Assignment | Below are entries; work out how many of their lines hold "Courtyard", giving only that number.

[Records from a data source]

● ● ● ● ●

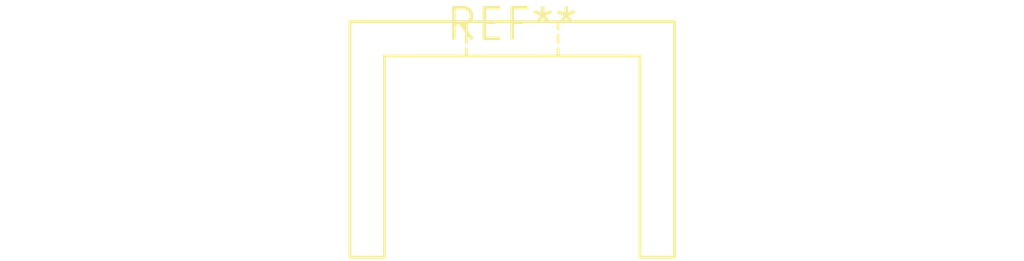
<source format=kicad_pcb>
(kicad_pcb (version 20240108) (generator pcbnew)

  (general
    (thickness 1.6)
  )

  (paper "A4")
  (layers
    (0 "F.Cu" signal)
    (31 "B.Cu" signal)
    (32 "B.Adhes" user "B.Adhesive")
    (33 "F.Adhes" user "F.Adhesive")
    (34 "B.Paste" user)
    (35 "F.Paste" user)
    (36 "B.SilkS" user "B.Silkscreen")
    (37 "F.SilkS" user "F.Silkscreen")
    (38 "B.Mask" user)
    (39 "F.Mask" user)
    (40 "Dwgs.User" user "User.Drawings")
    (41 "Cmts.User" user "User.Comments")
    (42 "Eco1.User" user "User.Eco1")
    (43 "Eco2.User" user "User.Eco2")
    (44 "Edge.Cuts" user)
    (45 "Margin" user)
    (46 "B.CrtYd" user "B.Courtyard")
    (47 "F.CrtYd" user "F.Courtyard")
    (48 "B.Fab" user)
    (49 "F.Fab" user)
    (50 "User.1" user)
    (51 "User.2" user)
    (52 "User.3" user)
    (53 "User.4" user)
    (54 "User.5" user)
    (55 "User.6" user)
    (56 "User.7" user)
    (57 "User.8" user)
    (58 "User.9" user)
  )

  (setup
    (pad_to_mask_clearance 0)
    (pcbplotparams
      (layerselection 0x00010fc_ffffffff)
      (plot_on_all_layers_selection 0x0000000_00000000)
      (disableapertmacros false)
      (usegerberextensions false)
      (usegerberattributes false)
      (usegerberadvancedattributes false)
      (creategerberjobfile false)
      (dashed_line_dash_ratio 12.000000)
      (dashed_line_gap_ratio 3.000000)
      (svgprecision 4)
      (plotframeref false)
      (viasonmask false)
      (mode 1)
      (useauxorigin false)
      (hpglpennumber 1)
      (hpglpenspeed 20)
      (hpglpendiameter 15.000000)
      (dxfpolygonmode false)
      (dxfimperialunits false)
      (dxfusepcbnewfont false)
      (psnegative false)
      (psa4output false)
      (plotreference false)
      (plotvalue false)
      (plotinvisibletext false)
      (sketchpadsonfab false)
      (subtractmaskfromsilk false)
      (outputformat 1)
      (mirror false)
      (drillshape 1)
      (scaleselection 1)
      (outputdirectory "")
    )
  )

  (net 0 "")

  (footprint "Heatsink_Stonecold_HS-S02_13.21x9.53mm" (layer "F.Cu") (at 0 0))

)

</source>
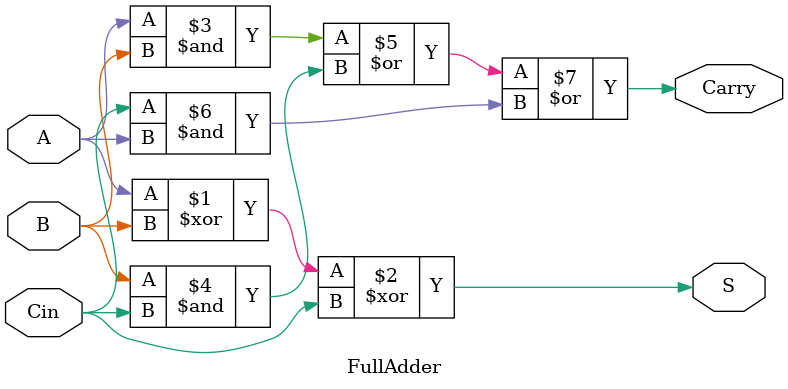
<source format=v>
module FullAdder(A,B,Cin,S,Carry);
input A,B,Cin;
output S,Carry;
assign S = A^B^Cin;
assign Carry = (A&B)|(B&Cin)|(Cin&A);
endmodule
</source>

● ● ● ● ●

Finished task | 2